I'm trying to model regional implicit bias using multilevel regression with poststratification as described in Hoover, J., & Dehghani, M. (2019). The big, the bad, and the ugly: Geographic estimation with flawed psychological data. Psychological Methods. Advance online publication. https://doi.org/10.1037/met0000240.

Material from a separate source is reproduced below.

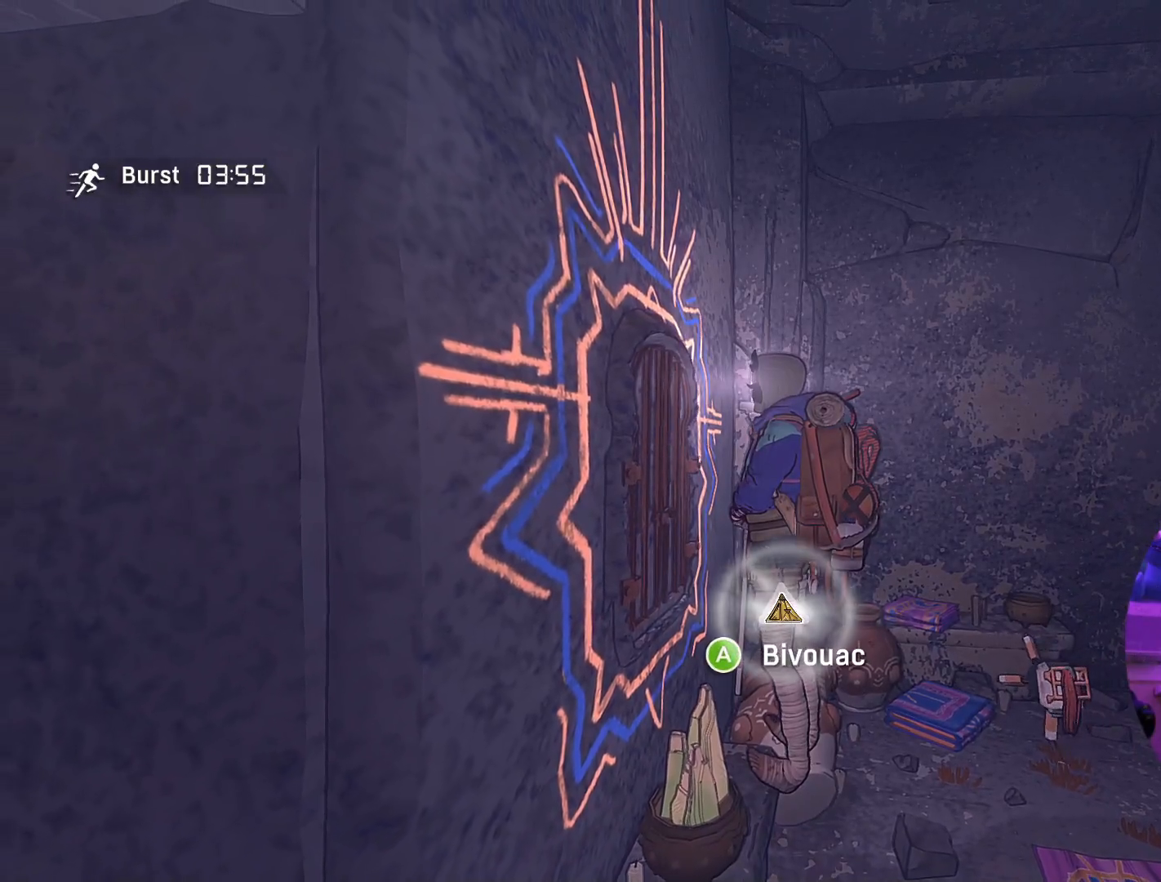
{"buttons": [], "left_stick": "center", "right_stick": "left", "events": [[250, "right_stick", "left"]]}
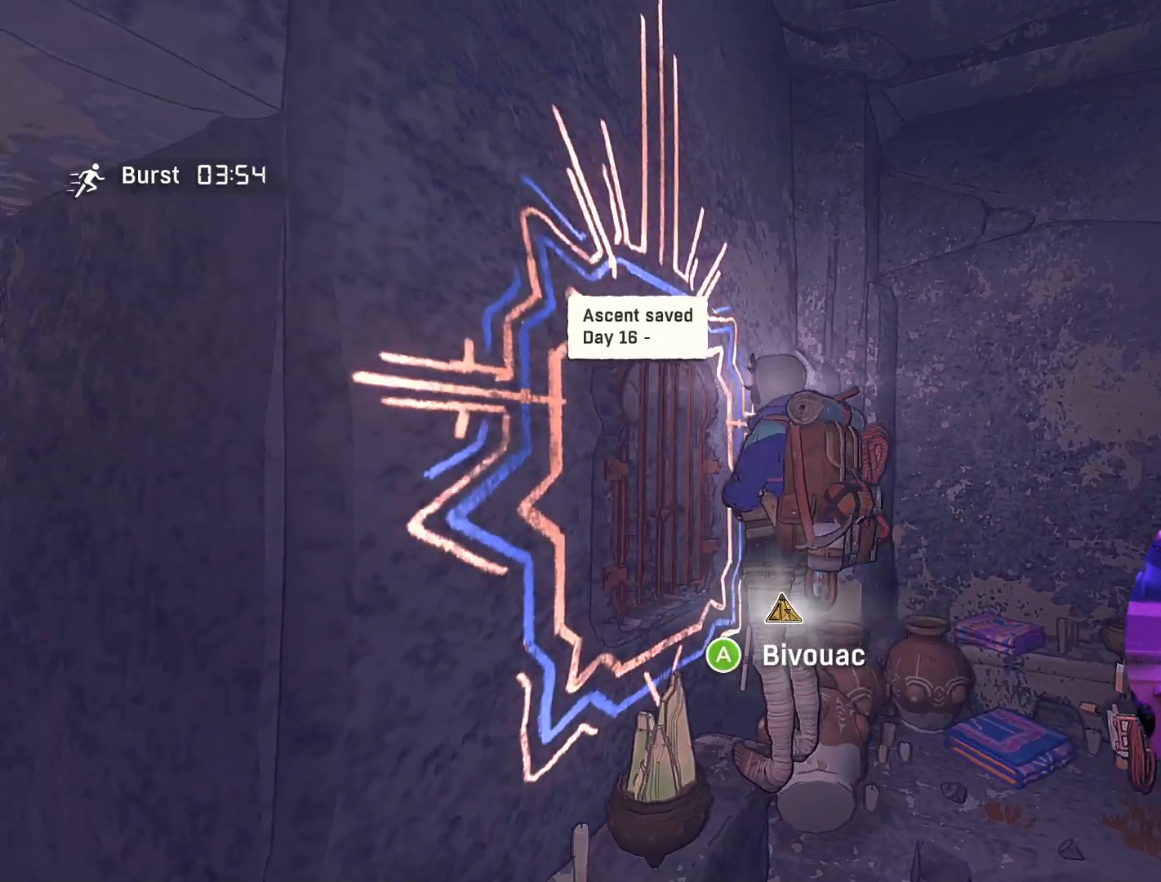
{"buttons": [], "left_stick": "center", "right_stick": "center", "events": [[83, "right_stick", "center"], [250, "A", "down"], [483, "A", "up"]]}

The authors model Implicit Bias (imp_bias) as a function of six fixed effect county-level (contextual) variables (vote_prop.std + ... + latino_prop.std) and various random effects. Three of these random effects are geographical units: Counties nested within states nested within divisions. Though they are not explicitly specified as nested factors
(as (1 | division/state_fips/county_fips) would do), they should be handled as nested factors because every fips-code is unique to the specific geographical unit. The other three are demographic variables: education, sex, & age. In the paper the authors write that the demographic effects were estimated as random intercepts crossed with division and that they did cross them with division because otherwise the model didn't converge.

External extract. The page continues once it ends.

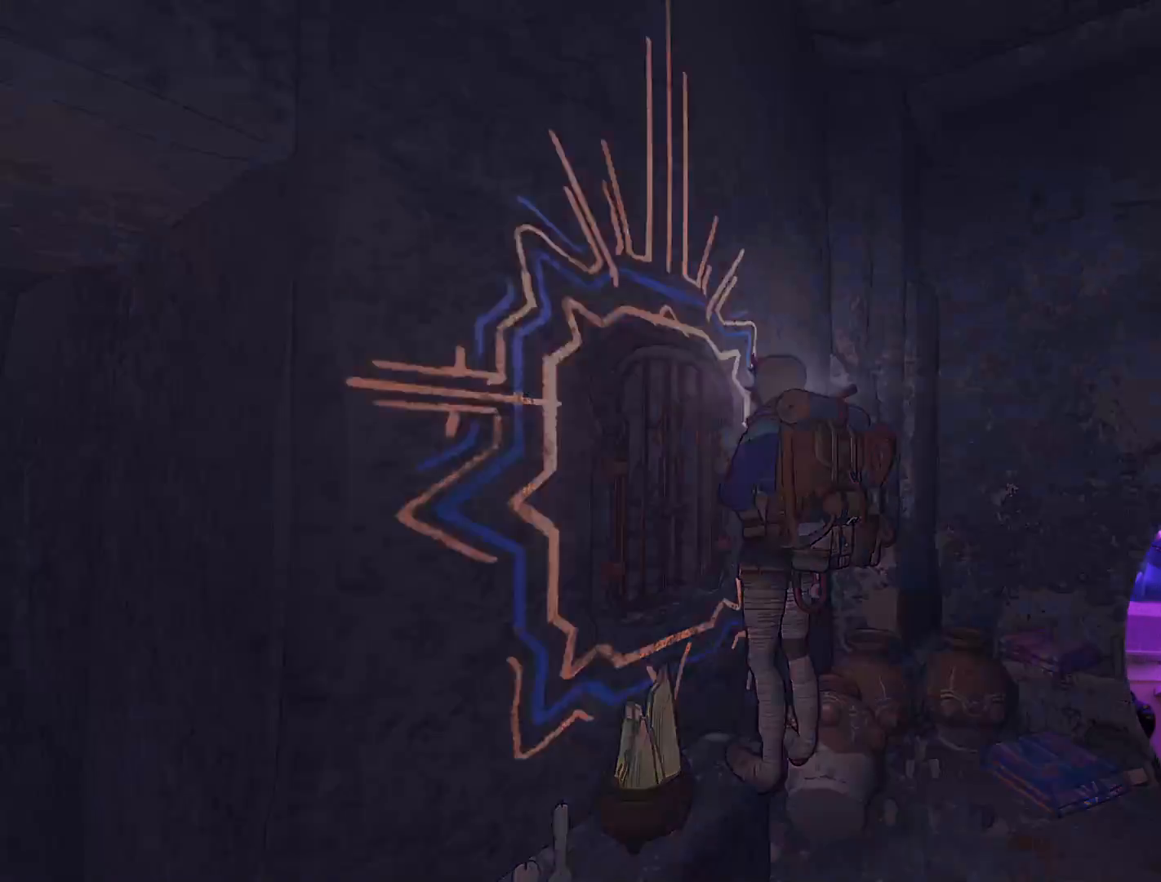
{"buttons": [], "left_stick": "center", "right_stick": "center", "events": []}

I am confused as to whether the code they report does achieve this:
iat.imp.mrp.2 <- lmer(imp_bias ~ 1 +
vote_prop.std +
...
latino_prop.std +
(1 | county_fips) +
(1 | state_fips) +
(1 | division:educ_3lvl) +
(1 | division:sex:age_4lvl),
data = iat.estimation.df, verbose=T,
control=lmerControl(optimizer="bobyqa",
optCtrl=list(maxfun=2e5)))
To my understanding (1 | division:educ_3lvl) indicates that education is nested within division rather than crossed with division. And how does this model differ from the following?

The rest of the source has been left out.